REQUIRED TASKS:
• 1. Translate this sentence from the wiki page into Spanish: "The new file config.boot.j2 is going to be the actual configuration for our blue network firewall."
• 2. Echo the part of the wiki page from "Milestone 6: Blue Network and VyOS Provisioning" up to and including "VM you picked.".
• 3. According to the wiki page, what must the new functions added to the .psm1 file allow you to do? List every item.

Milestone 6: Blue Network and VyOS with Ansible - squatchulator/Tech-Journal GitHub Wiki

Milestone 6: Blue Network and VyOS Provisioning with Ansible

  • This module required a few updates to the .psm1 file we created in the last module. Specifically, we need to create functions that allow us to do the following:
    • Create a new virtual switch/port group
    • Get the IP, name, and MAC address from the 1st interface of a VM
    • Start/Stop VMs
    • Set the network for VM interfaces
  • Modified script can be found here. This includes all the requirements above. All of the functions were starting to get overwhelming and there was no way to visualize what I was doing, so I created 2 new functions to manage a UI for all of these PowerCLI functions called Main, which runs the menu that branches out to the other functions, and Show-Menu which handles per-VM options like creating a linked clone and power management based on what VM you picked.

Ansible

  • To get Ansible installed and configured for our environmnet, the following commands need to be run:
sudo apt install sshpass python3-paramiko git
sudo apt-add-repository ppa:ansible/ansible
sudo apt update
sudo apt install ansible
ansible --version
cat >> ~/.ansible.cfg << EOF                                                               
[defaults]
host_key_checking = false
EOF
  • Now we need to modify our directory structure a bit. Create folders and files so that it mirrors the following:

image

  • The new file config.boot.j2 is going to be the actual configuration for our blue network firewall. The easiest way to get a baseline configuration for a VyOS firewall is to SSH into our 480-fw VM, and run a show configuration to get all our commands. Copy this into the blank file.

(Dataset entries)
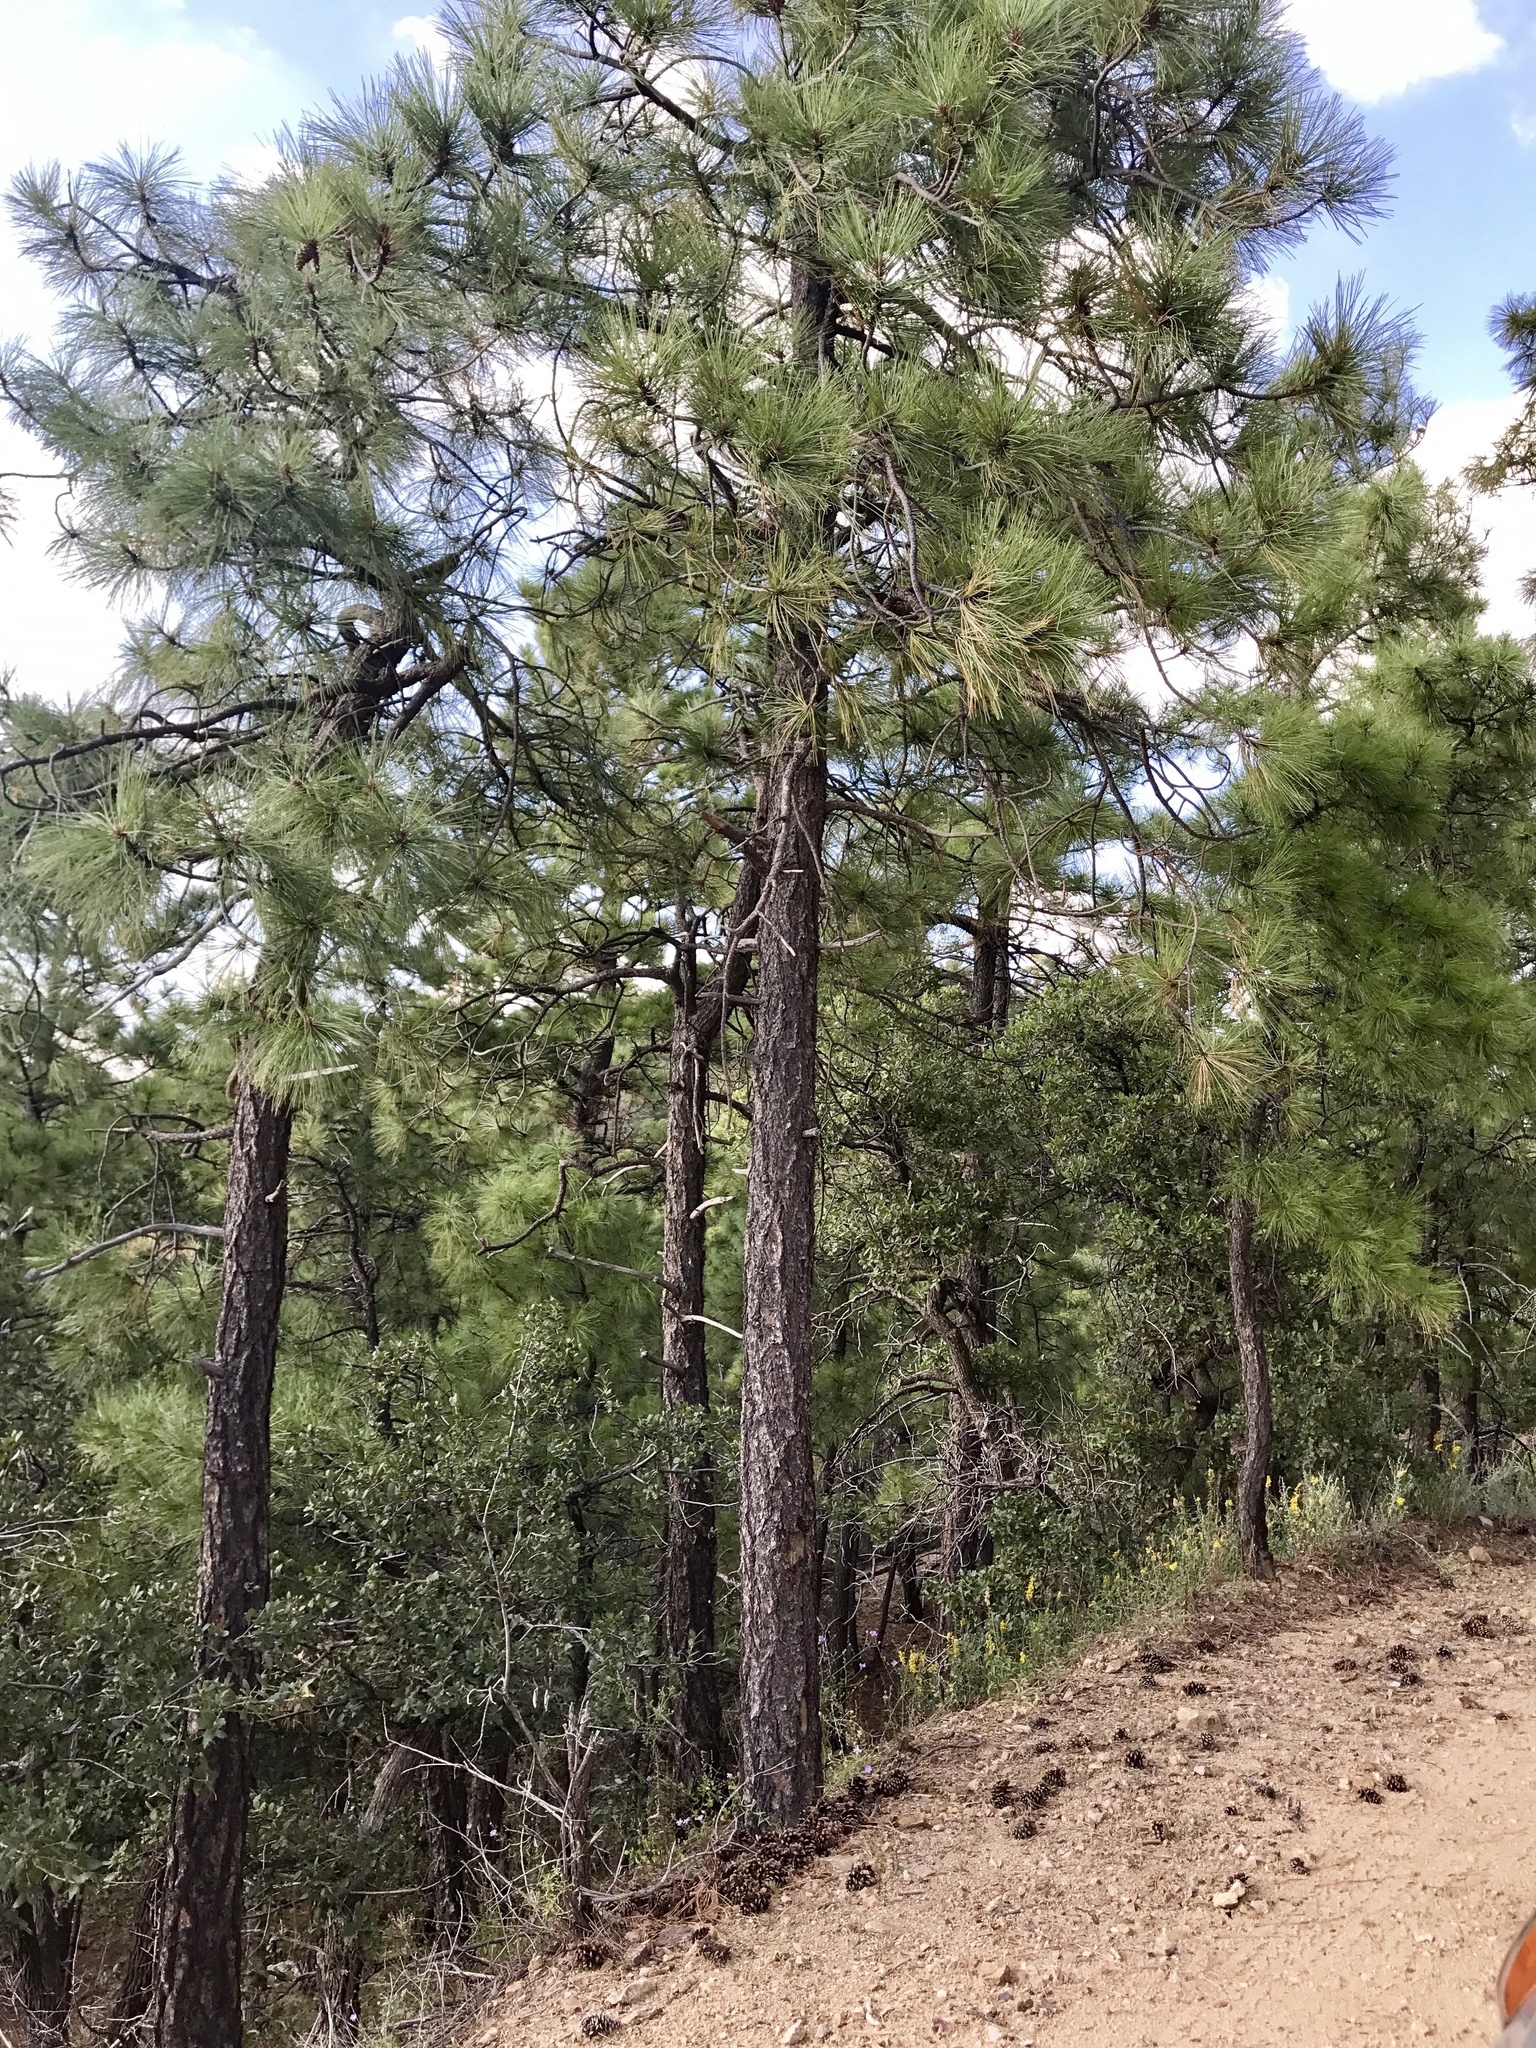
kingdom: Plantae
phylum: Tracheophyta
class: Pinopsida
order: Pinales
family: Pinaceae
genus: Pinus
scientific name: Pinus ponderosa
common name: Western yellow-pine
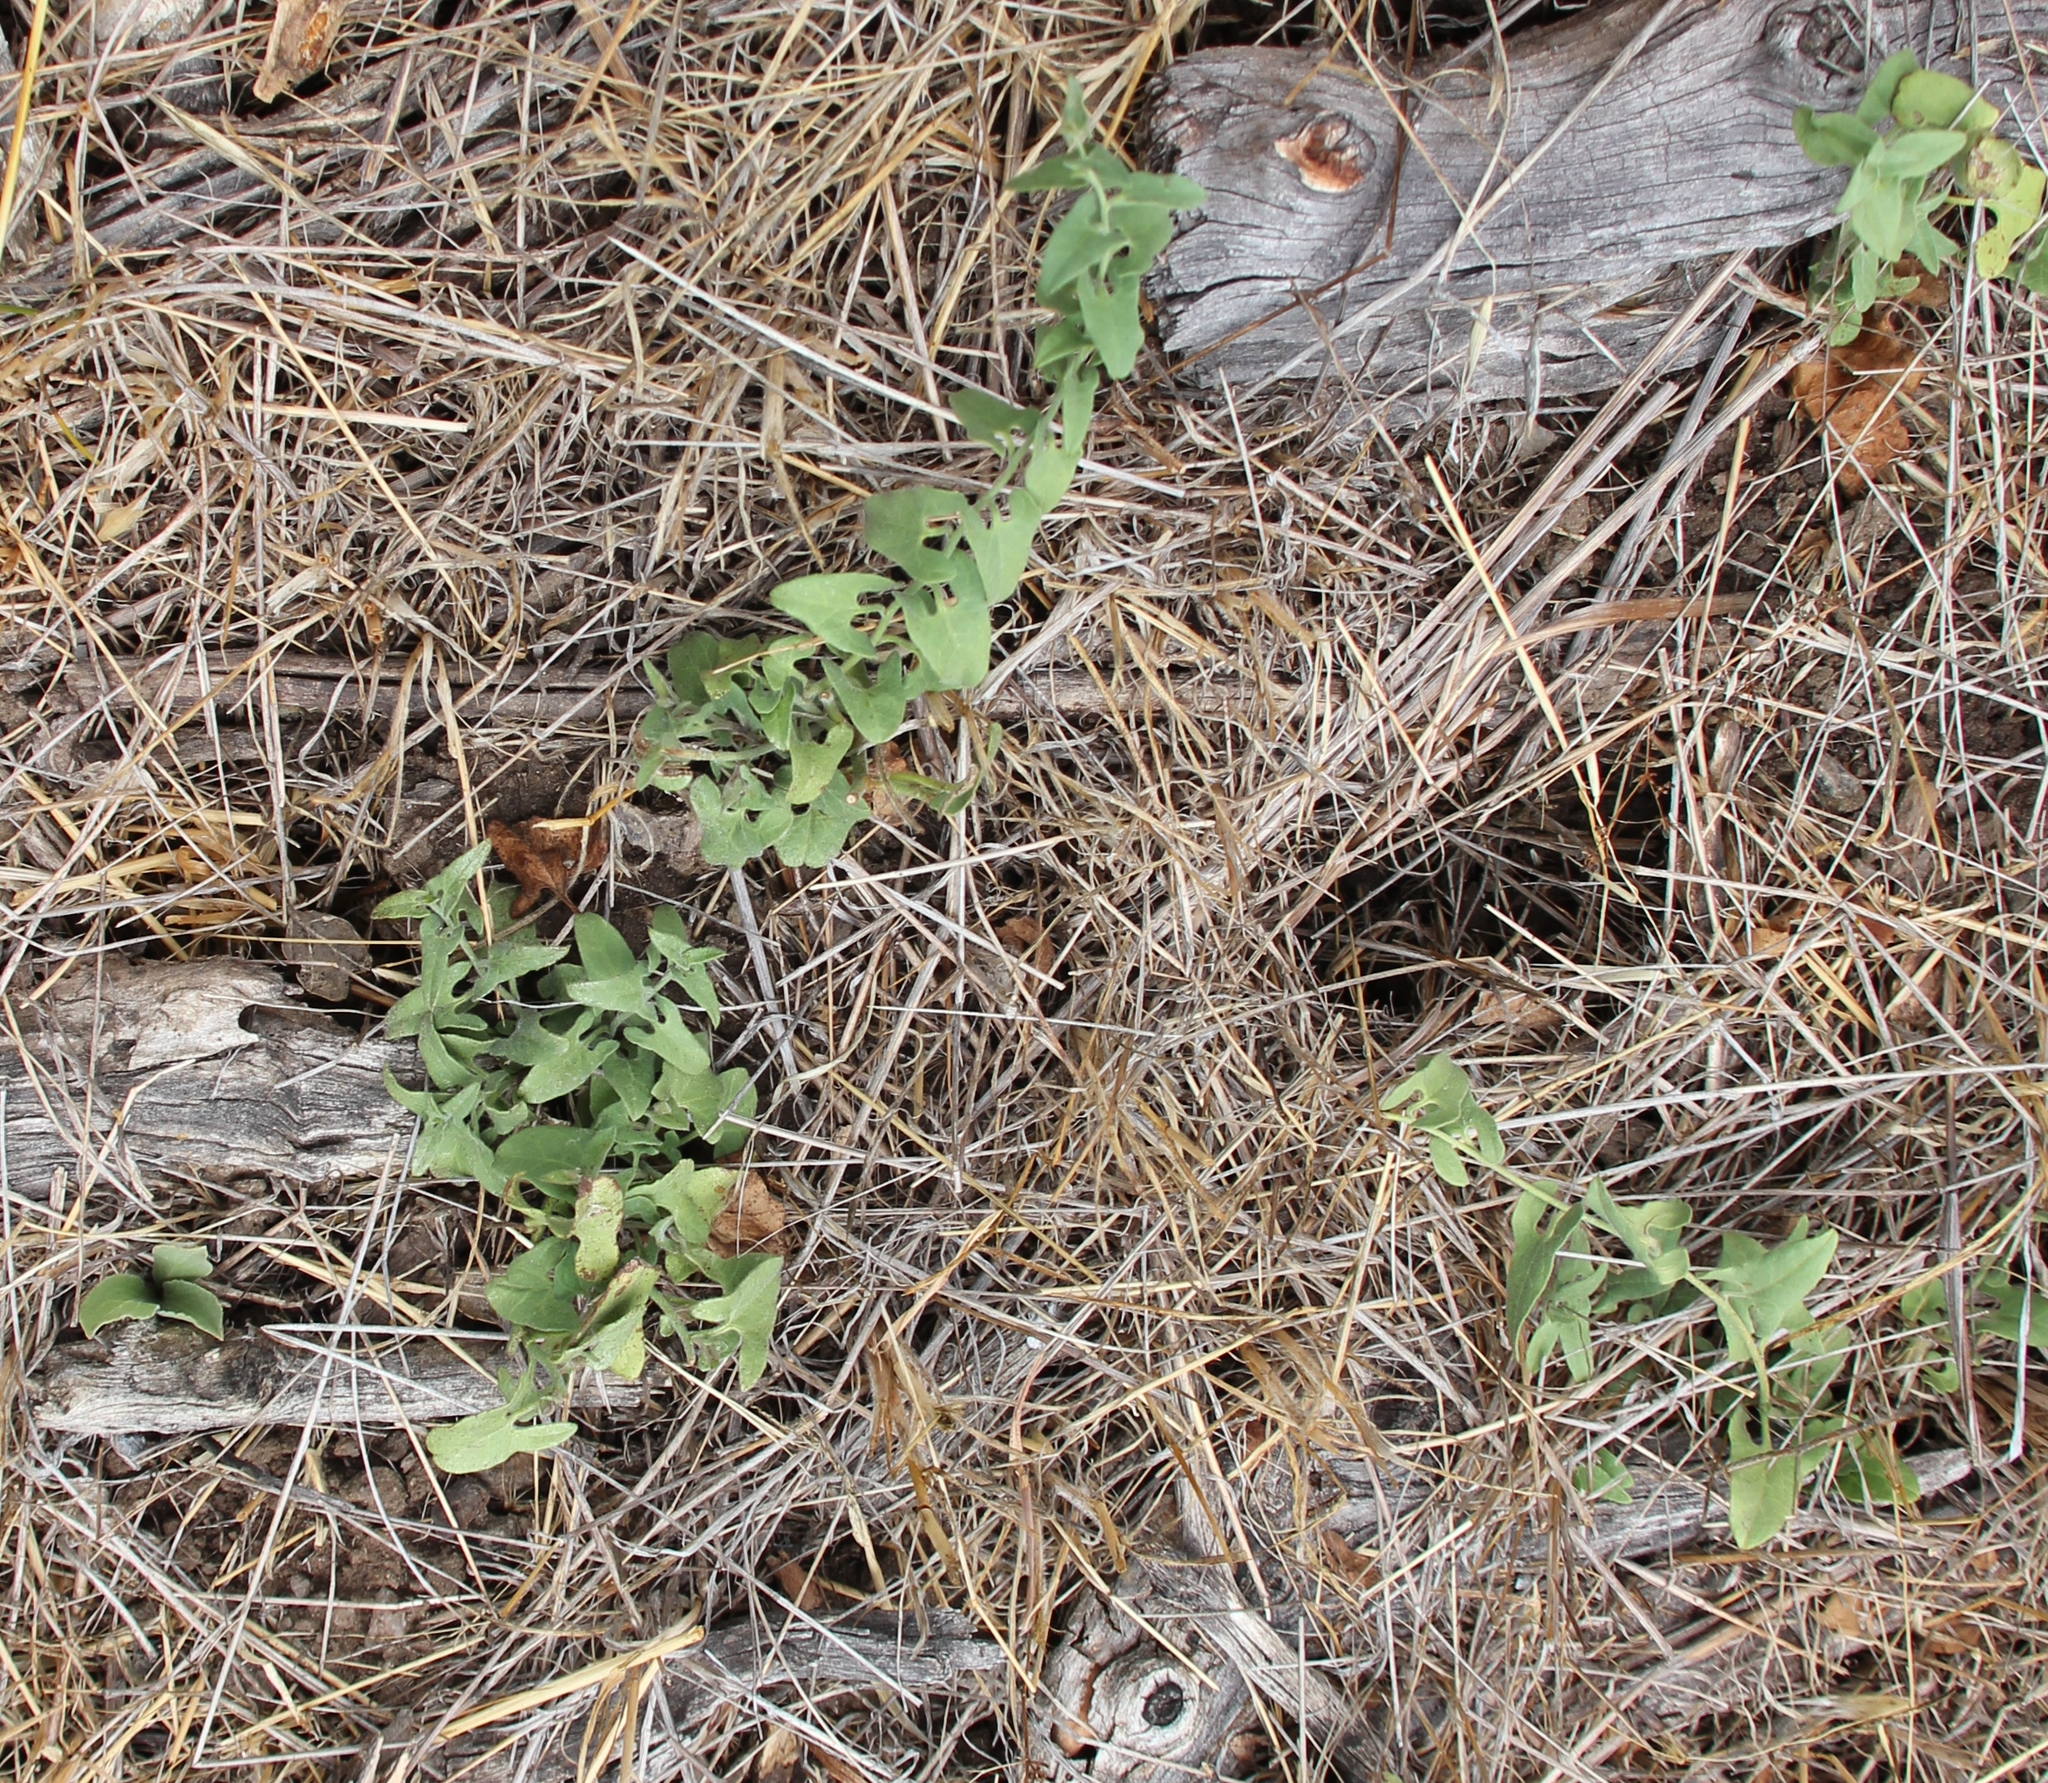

LIST OF SOLUTIONS:
• 1. El nuevo archivo config.boot.j2 será la configuración real de nuestro firewall de la red azul.

• 2.
Milestone 6: Blue Network and VyOS Provisioning with Ansible

  • This module required a few updates to the .psm1 file we created in the last module. Specifically, we need to create functions that allow us to do the following:
    • Create a new virtual switch/port group
    • Get the IP, name, and MAC address from the 1st interface of a VM
    • Start/Stop VMs
    • Set the network for VM interfaces
  • Modified script can be found here. This includes all the requirements above. All of the functions were starting to get overwhelming and there was no way to visualize what I was doing, so I created 2 new functions to manage a UI for all of these PowerCLI functions called Main, which runs the menu that branches out to the other functions, and Show-Menu which handles per-VM options like creating a linked clone and power management based on what VM you picked.

• 3.
- Create a new virtual switch/port group
- Get the IP, name, and MAC address from the 1st interface of a VM
- Start/Stop VMs
- Set the network for VM interfaces